Politics and Consequences

As I write this, I’m listening to the radio, which is reporting the outrage being expressed by the public and by Congress over AIG’s use of bailout money to pay millions of dollars in executive bonuses. What has come out is that these bonuses were known about a year ago and that an exemption was made in the bailout legislation that allowed the bonuses to be paid. Now that the public is outraged, the administration and Congress are coming out as outraged and threatening legal actions or legislative action to get the money back from the executives. The outrage and threats seem calculated to pacify the public and deflect any blame from our political leaders.

Let’s go back farther than the bonus controversy. How about the mortgage crisis that got us into this big mess in the first place? Did anyone not foresee that giving mortgages to people who could not afford them just might lead to people not being able to afford them?! Don’t even take into consideration that housing prices dropped and banks were stuck with houses that were not worth the value of the mortgages. If a person cannot afford a mortgage, it really doesn’t matter what the house is worth. Even if the government steps in to clean up the situation and buys up the mortgages, the lives of countless families have been disrupted. And no one could see that that might happen? To be more financially stable, regardless of whom is in the seat, you might want to consider playing some fun sports betting games via www.ufabet168.bet.

Take a third example. Trillions of bailout money has been spent or will be spent. On top of that, there is a proposed budget that will increase the debt of U. S. citizens, not just in this generation, but in generations to come. Higher taxes will be necessary and not just for the highest income brackets. Does anyone in the administration really see what is going to happen and what this will do to our economy? Do they care?

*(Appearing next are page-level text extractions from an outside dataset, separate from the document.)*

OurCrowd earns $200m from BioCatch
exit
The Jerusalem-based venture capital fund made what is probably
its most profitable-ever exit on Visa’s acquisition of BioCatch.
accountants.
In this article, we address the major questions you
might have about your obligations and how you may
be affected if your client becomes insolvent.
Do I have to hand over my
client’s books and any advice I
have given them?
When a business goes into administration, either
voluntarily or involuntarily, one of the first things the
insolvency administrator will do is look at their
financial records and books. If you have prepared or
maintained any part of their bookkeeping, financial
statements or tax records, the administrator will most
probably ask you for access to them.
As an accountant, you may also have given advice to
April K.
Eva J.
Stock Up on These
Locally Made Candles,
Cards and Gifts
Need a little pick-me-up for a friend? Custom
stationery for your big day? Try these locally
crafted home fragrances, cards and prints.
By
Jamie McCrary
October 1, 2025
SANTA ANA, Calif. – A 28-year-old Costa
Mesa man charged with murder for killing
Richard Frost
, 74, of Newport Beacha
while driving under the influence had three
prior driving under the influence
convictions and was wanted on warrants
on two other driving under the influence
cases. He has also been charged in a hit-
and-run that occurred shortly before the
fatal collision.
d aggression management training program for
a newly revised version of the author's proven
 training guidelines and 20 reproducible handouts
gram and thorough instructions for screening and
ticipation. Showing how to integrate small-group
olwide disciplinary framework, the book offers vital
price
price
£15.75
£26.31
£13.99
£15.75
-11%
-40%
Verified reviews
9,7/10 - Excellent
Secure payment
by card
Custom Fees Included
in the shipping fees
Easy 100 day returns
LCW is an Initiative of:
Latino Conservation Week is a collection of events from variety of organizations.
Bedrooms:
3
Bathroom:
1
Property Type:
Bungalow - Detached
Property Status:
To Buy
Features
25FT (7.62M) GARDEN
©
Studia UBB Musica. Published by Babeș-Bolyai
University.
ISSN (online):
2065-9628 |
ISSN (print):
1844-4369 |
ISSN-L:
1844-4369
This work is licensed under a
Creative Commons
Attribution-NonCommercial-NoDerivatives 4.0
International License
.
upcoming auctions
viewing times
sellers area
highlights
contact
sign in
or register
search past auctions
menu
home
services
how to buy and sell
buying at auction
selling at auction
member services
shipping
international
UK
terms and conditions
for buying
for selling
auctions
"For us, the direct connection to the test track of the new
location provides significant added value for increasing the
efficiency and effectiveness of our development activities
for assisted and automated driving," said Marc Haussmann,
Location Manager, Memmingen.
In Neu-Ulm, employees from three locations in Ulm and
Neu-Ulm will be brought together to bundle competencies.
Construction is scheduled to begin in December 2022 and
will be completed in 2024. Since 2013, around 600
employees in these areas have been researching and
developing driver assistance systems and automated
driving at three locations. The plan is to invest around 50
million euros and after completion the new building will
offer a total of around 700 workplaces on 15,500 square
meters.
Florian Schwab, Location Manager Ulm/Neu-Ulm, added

The current uproar in Washington has driven me back to a book I first read years ago: Ideas Have Consequences by Richard Weaver (see reference information below). The gist of Weaver’s book is simple: ideas have consequences because ideas lead to actions and actions affect the lives of individuals. The book was written in the years after World War II, a time that provided an opportunity to reflect on what had taken place during that terrible time of conflict. One point that Weaver makes early in the book is that we cannot blame bad decisions on biological or other necessity, as though we had no choice but to do what we had to do. Rather, he says, we need to look at unintelligent choice. (Page 1)

That is the problem: too many political choices seem to be made unintelligently. By that I don’t mean that the people who make the decisions in Congress, for example, make them without thinking through what they’re doing; they just don’t think them through far enough. It’s one thing for a politician to want to initiate programs that lead to more power for himself and his party, and to secure a larger voting base for the future. It’s something else for a politician not to look at the short-term effects of those actions and then be surprised when his or her plans don’t work out as anticipated.

For example: The whole idea of government spending the country out of an economic recession has been proved to be a false idea. I heard somewhere that one of Franklin Roosevelt’s high officials admitted after the Great Depression that Roosevelt’s plan had not worked. It took World War II to bring the nation back to prosperity. Why should things be different now? The major thing that government spending in the private sector accomplishes is to skew the whole system off-center. Rather than allowing the consumers-the public-to make appropriate decisions, government assumes that they can speak on behalf of all of us. Even communist countries-the epitome of centralized, socialistic planning-have either collapsed or moved toward capitalism in their economic systems.

There is a need for some clear, long-range thinking, and if our leaders won’t do it, it may be up to the public to let them know that we expected something more when we voted for them. Hope and change seem to be in short supply right now. Business as usual seems to be in charge.

Leave A Reply

Your email address will not be published.